▶ _TEXT FOR ANALYSIS_:
The discovery of an Old High German lullaby (Althochdeutsches Schlummerlied) was announced in 1859 by Georg Zappert (1806–1859) of Vienna, a private scholar and collector of medieval literature.
Ostensibly a 10th-century poem full of surviving pre-Christian mythology, it is considered a literary forgery of Zappert's by many experts who have commented on it.

==The lullaby==
According to Zappert, in 1852 he noted some words in Old High German on a strip of parchment glued to the spine of a 15th-century paper manuscript (Hofbibliothek Codex Suppl. No. 1668). Zappert says he purchased the manuscript in August 1858, as the recovering of the strip necessitated the destruction of the manuscript binding. Zappert reports that, once the strip was recovered, it turned out it bore an Old High German poem, apparently a lullaby, in five lines, in a hand of the 9th or 10th century:
1. Tocha slaslumo uueinon sarlazes triuua uuerit craftlicho
2. themo uuolfa uurgianthemo slafes unza morgane manestrut
3. sunilo ostra stelit chinde honacegirsuoziu hera prichitchinde
4. pluomun plobun rotiu zanfana sentit morganeueiziu scaf
5. cleiniu unta einouga herra hurt horsca asca harta

Zappert reads this as seven alliterating verses, as follows:
1. Tocha slafês sliumo / uueinon sar lazzês.
2. Triuua uuerit kraftlicho / themo uuolfa uurgiantemo.
3. slafês unz za morgane / manes trût sunilo.
4. Ostârâ stellit chinde / honak egir suozziu.
5. Hera prichit chinde / pluomun plobun rotun.
6. Zanfana sentit morgane / ueiziu scaf kleiniu,
7. unta Einouga, herra hurt! / horska aska harta.
translated: "(1) Docke, sleep speedily / leave off crying // (2) Triuwa forcefully / fends off the murdering wolf // (3) May you sleep until morning / dear man's son // (4) Ostara for the child leaves / honey and sweet eggs // (5) Hera for the child breaks / flowers blue and red // (6) Zanfana on the morrow sends // white little sheep // (7) and One-Eye, herra hurt, swift, hard spears."
Docke is a term of endearment addressing the child. Triuwa is "truth" personified, Ostara is a hypothetical spring goddess, here portrayed as "leaving eggs for the child", which would be a striking attestation of a pagan origin of easter egg customs. Also extremely striking would be the survival of Tanfana, a theonym only attested by Tacitus in the 1st century, in Old High German form. "One-Eye" would be Wotan, also a very striking confirmation of the Eddaic tradition of Odin being one-eyed, otherwise unattested in West Germanic sources.

Preceding the Old High German text is a line in Hebrew, קשת רוח רגל רגע רגש רצון רחץ, a list of seven words from a glossary. On the back of the parchment is another line in Hebrew, חכמה ואדם יפיק תבונה לך אל, a fragment of two verses of Proverbs (the end of 3:13 and the beginning of 6:6). These appear to be pen trials. Based on this Zappert surmises (p. 12) that the manuscript is due to an early German Jew, perhaps a rabbi or physician, recording a lullaby he may have heard from a wetnurse employed in his house.

▶ _DATA RECORDS_:

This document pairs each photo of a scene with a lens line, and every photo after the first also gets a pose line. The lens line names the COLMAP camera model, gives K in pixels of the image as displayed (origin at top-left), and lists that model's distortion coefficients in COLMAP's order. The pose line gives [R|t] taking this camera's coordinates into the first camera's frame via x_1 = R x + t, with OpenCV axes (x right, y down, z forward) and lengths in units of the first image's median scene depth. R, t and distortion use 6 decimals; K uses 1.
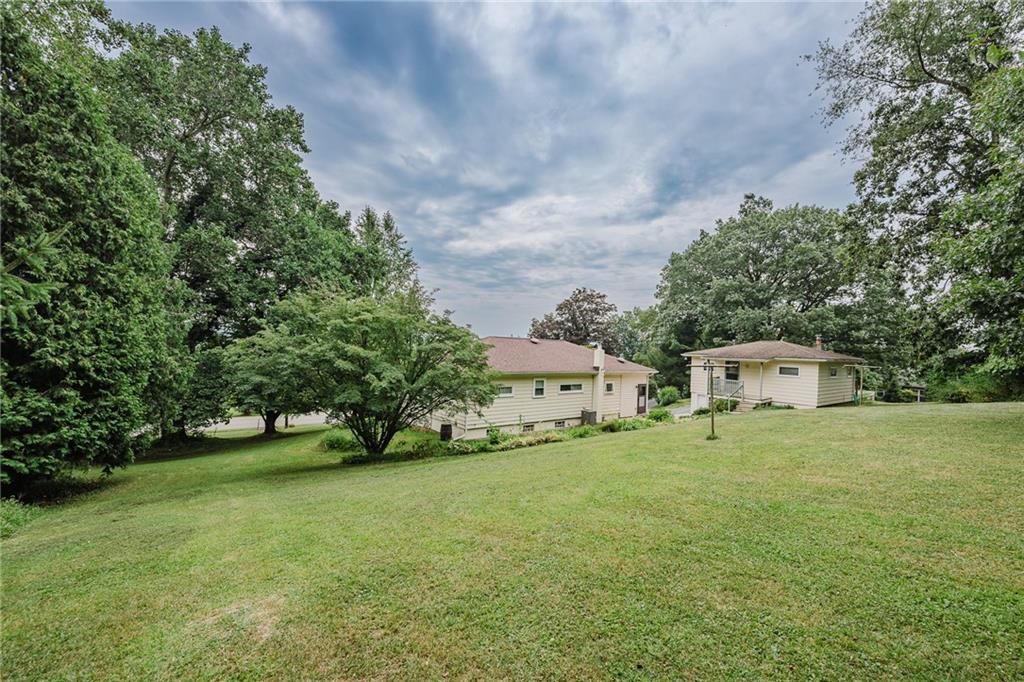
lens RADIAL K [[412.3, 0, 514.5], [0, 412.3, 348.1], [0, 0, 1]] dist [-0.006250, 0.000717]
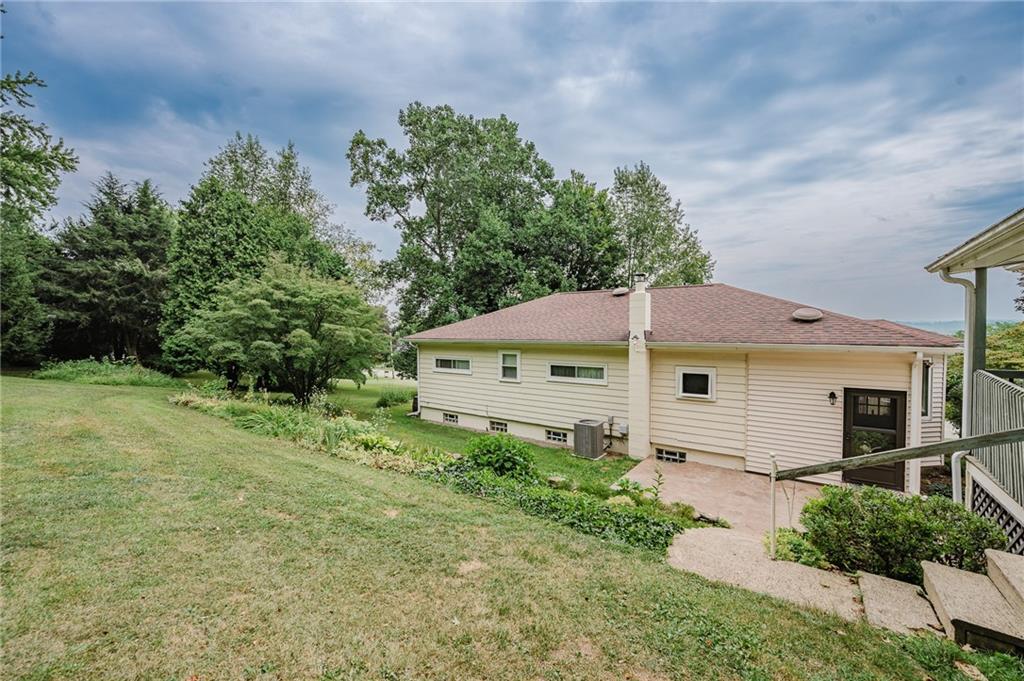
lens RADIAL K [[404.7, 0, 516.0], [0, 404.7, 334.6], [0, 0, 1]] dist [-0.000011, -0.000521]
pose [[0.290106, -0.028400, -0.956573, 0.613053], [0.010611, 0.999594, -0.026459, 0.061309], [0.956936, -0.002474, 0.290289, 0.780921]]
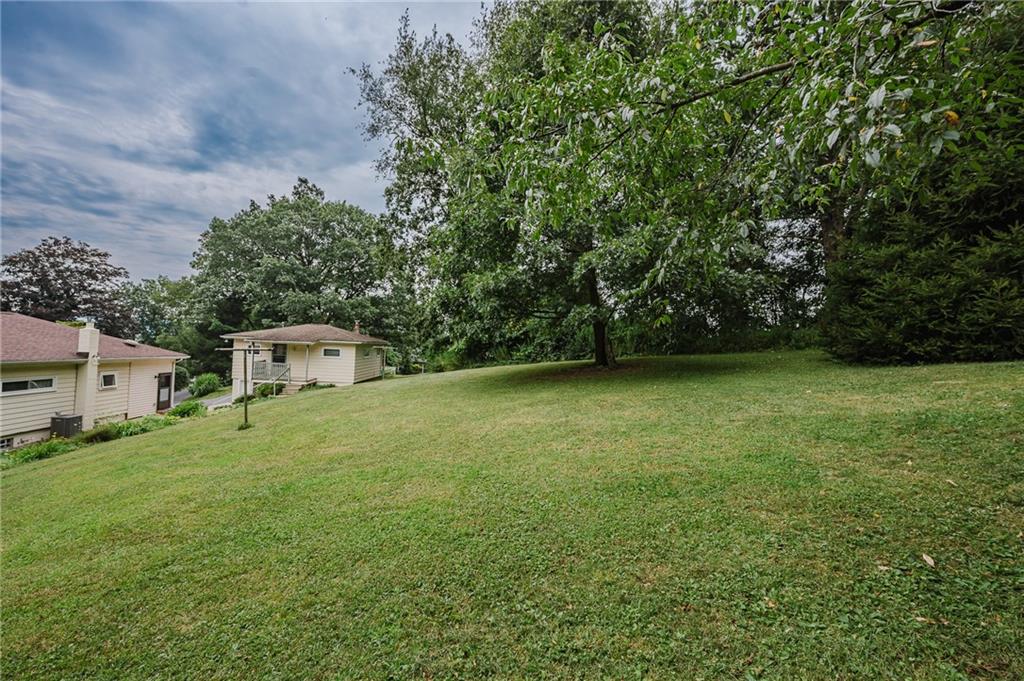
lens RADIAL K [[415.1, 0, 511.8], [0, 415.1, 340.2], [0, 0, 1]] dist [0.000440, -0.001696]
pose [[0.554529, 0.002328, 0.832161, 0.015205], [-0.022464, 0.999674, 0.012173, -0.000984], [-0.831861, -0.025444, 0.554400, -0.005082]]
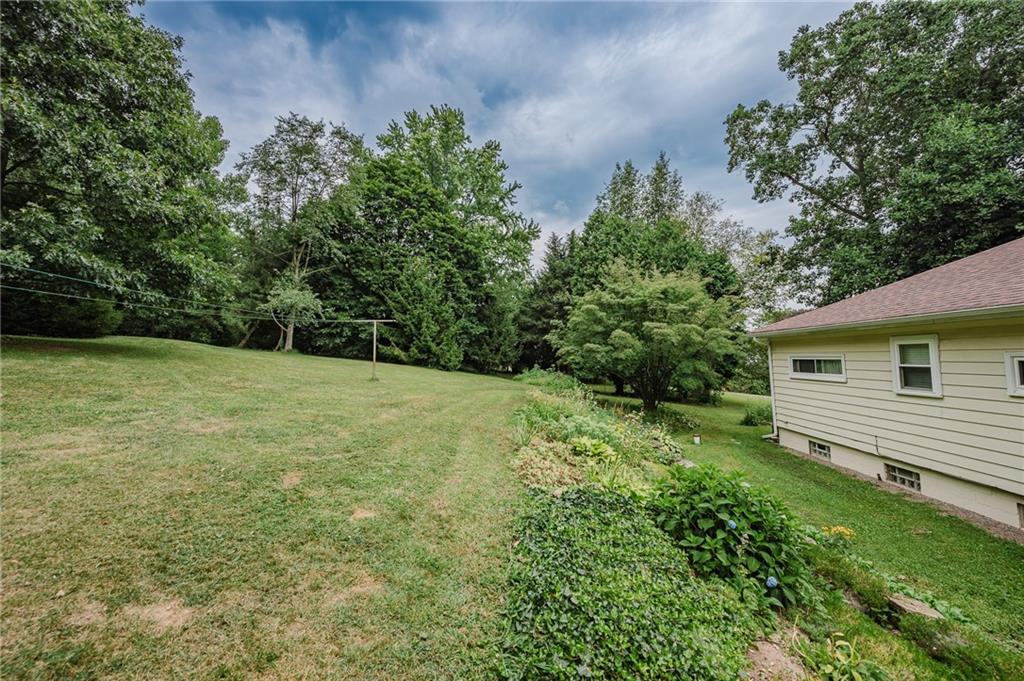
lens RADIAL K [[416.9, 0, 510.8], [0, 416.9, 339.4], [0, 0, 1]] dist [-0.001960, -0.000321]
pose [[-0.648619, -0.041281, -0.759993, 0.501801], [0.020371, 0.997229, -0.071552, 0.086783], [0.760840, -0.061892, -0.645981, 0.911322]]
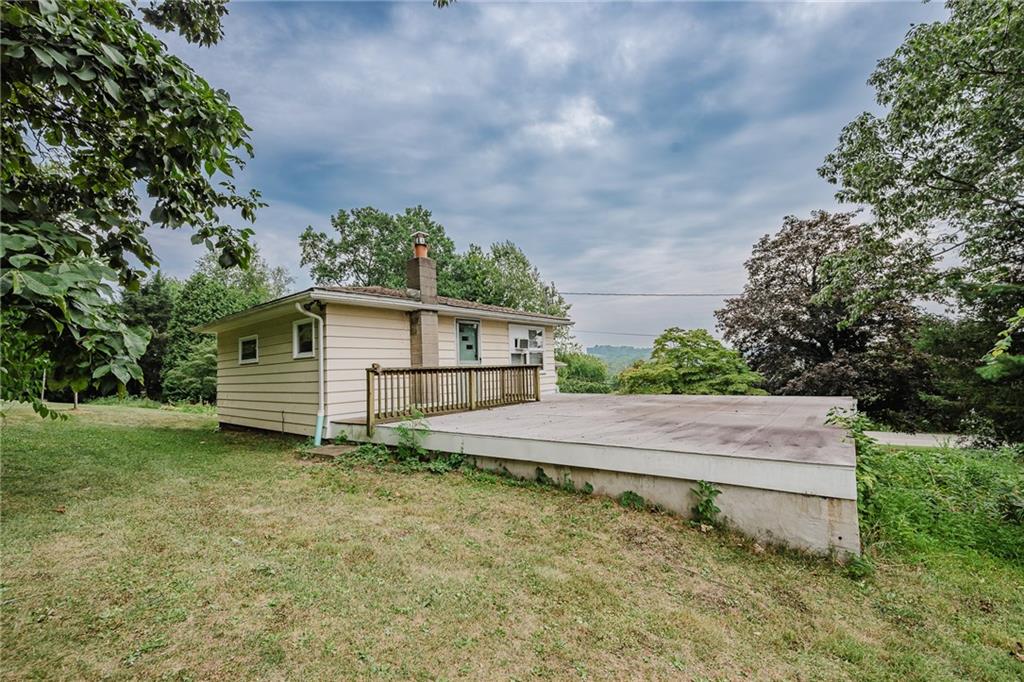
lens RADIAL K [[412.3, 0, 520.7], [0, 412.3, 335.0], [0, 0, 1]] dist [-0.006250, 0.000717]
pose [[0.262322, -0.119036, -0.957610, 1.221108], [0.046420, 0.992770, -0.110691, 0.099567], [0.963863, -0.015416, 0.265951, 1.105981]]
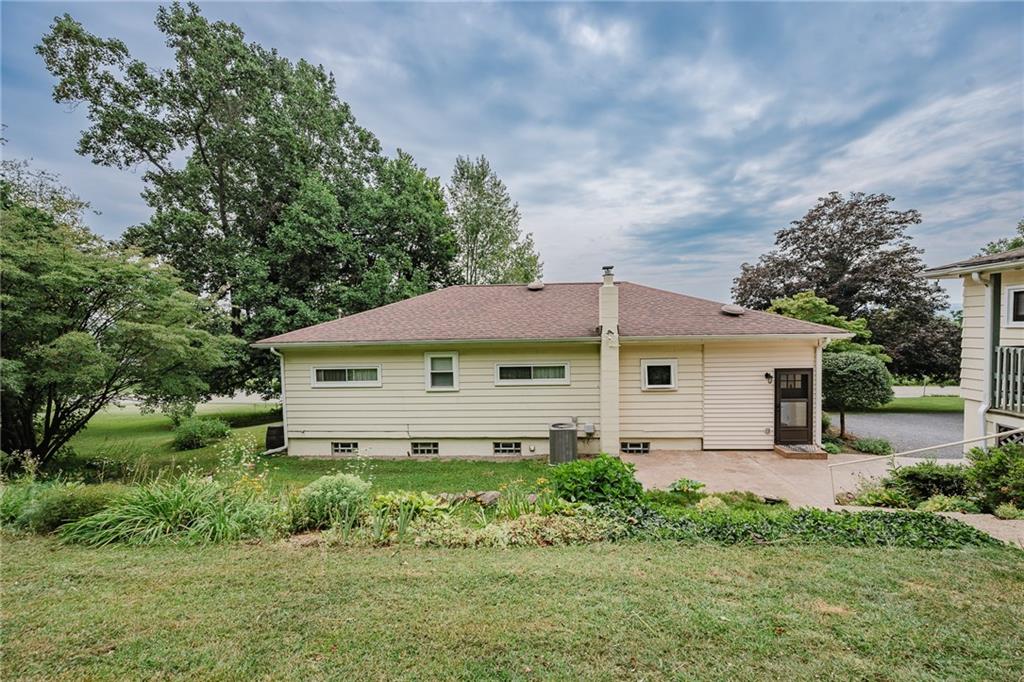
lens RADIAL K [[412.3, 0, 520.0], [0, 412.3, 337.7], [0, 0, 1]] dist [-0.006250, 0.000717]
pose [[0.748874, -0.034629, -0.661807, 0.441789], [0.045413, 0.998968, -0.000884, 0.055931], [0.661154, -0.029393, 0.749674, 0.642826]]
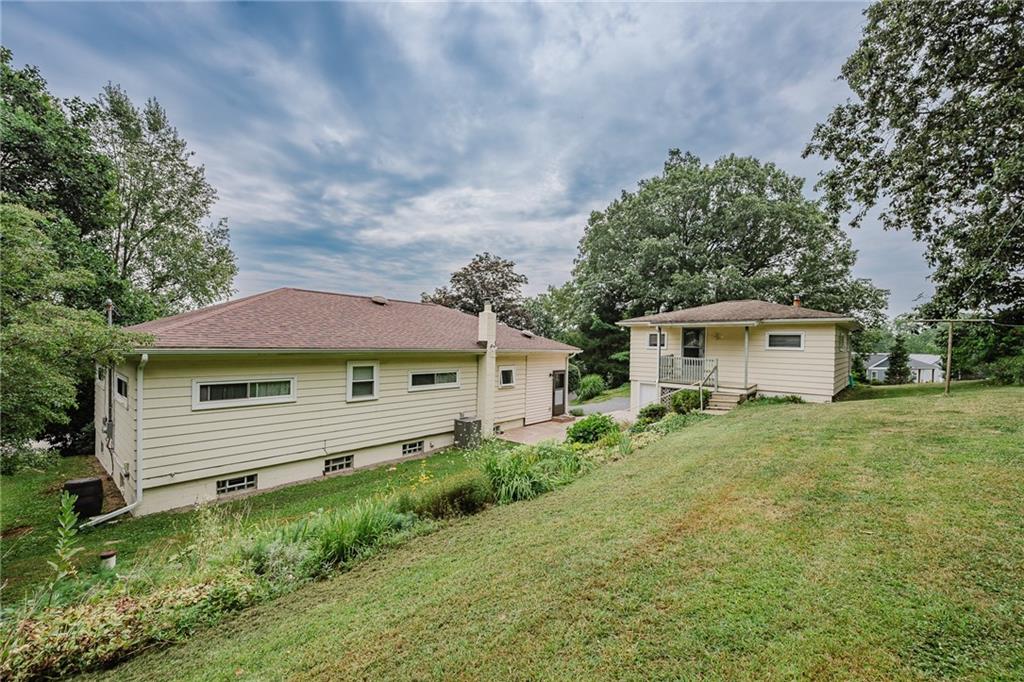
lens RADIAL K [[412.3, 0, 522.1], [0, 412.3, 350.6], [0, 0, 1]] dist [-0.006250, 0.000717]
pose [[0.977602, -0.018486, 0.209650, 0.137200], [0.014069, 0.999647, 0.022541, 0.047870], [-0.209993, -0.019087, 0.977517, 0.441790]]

▶ _ASSIGNED TASK_: In the text about the Old High German lullaby, where did Zappert say he first noticed the Old High German words?

▶ _REPLY TO THE EXERCISE_: On a strip of parchment glued to the spine of a 15th-century paper manuscript.